-- START SELECTED TEXT --
Yeah i feel you. Yeah there arent many stock cars around here. Mostly all of the mkivs are big turbo


----------



## Mindfault (Feb 2, 2010)

Sean and i have been competing, now you will have to join us so we can see how much power we can get outta these things


----------



## desertdubs_C (Sep 20, 2009)

Mindfault said:


> Sean and i have been competing, now you will have to join us so we can see how much power we can get outta these things


I accept that challenge  Does Sean have Uni 830? That would make a good base line if the three of us had the same base tune.


----------



## desertdubs_C (Sep 20, 2009)

More WERK today! 



Uploaded with ImageShack.us

Also put on the front clip, all electrical connections in the engine bay, serp belt, none of which makes for an interesting photo at this point so I'll just share this cut to shape rebar. Kinetic 750hp 3 1/2 in thick IC core. For the record...these rebars are a pain to cut cleanly. Now time for some :beer::beer:


----------



## desertdubs_C (Sep 20, 2009)

Well this came out of nowhere...progress will continue tomorrow during the forecasted 56 degree weather. All that is left is mounting the bosh 044, running the feed line and starting her up! 




Sent from my PC36100 using Tapatalk


----------



## Mindfault (Feb 2, 2010)

Yeah sean is on uni 630 right now but we r both sending our ecus out to uni to get tuned for the cams and intake manifolds and throttle bodies and such. He will be on uni 830 but he is on e 85. He took that route, but not me. I want my power on pump gas


----------



## Ld7w_VR (Apr 21, 2006)

Very nice build. :thumbup: Watching


----------



## desertdubs_C (Sep 20, 2009)

She's ALIVE!!! Buuut not without a couple kinks. So apparently I did a noob mistake. The cam timing gear got bent a little from the chain while hoisting...:banghead: Not too big of a deal as I have another sitting on my spare head. Just means a little more time before I'll have her on the road. Didn't realize that metal was so soft. Lesson learned.
-- END SELECTED TEXT --
- **DIRECTIONS**
1. According to the forum thread, what got bent from the chain while hoisting?
2. Retype the part of the forum thread that begins at the words "Very nice build." and stop after "soft. Lesson learned.".
-- START GIVEN RECORDS --
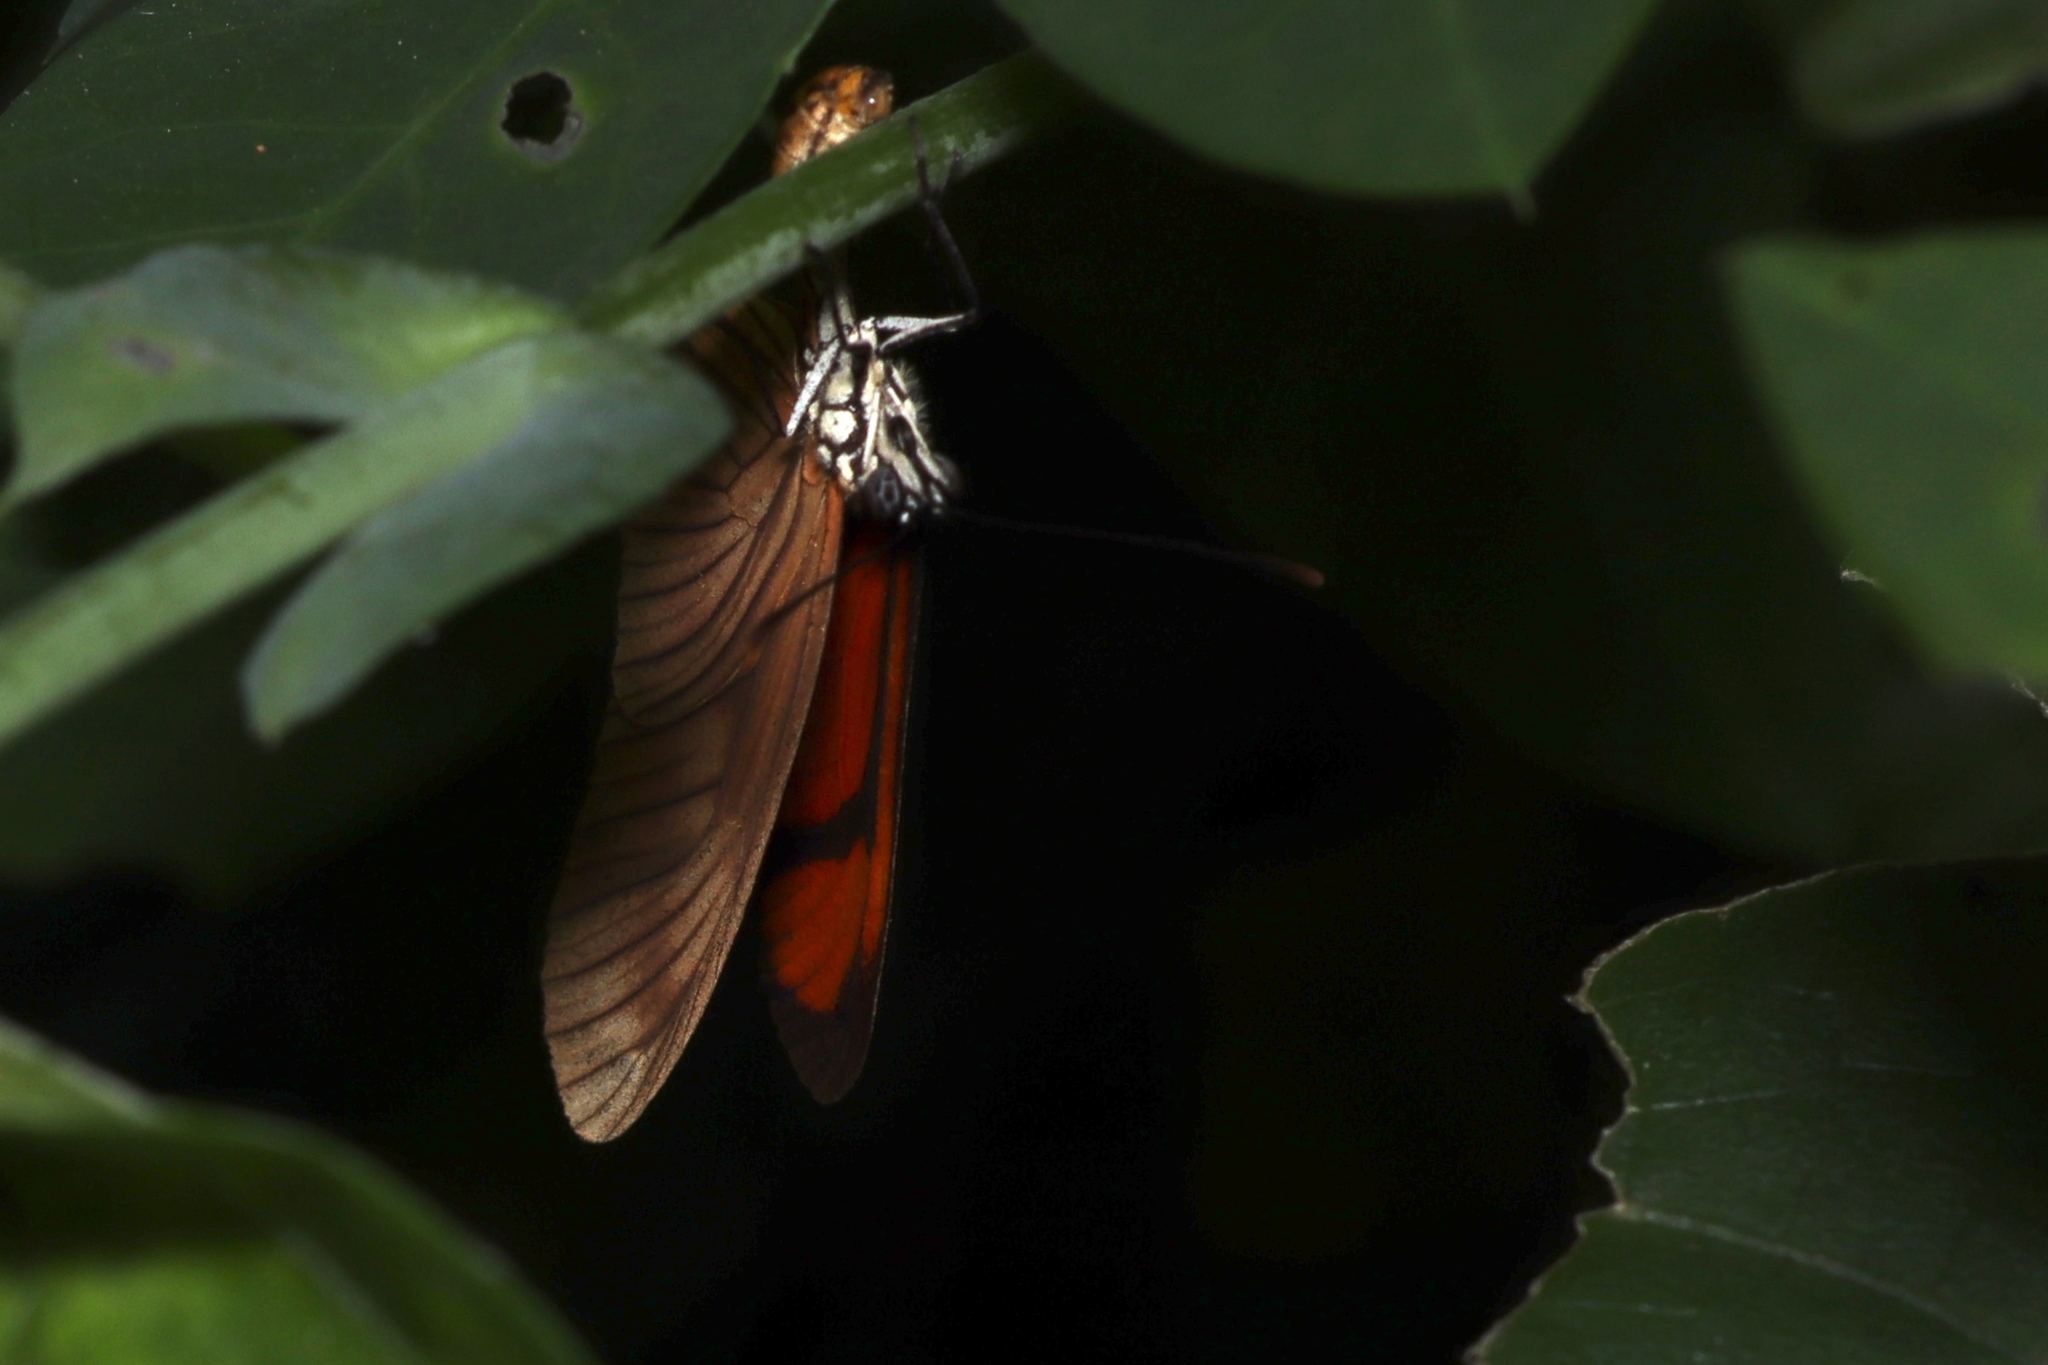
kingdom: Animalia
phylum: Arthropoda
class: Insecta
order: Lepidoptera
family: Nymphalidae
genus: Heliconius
-- END GIVEN RECORDS --
-- START GIVEN RECORDS --
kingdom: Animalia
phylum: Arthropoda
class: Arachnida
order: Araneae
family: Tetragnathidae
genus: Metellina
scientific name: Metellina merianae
-- END GIVEN RECORDS --
- **LIST OF SOLUTIONS**
1. The cam timing gear got bent a little from the chain while hoisting.

2.
Very nice build. :thumbup: Watching


----------



## desertdubs_C (Sep 20, 2009)

She's ALIVE!!! Buuut not without a couple kinks. So apparently I did a noob mistake. The cam timing gear got bent a little from the chain while hoisting...:banghead: Not too big of a deal as I have another sitting on my spare head. Just means a little more time before I'll have her on the road. Didn't realize that metal was so soft. Lesson learned.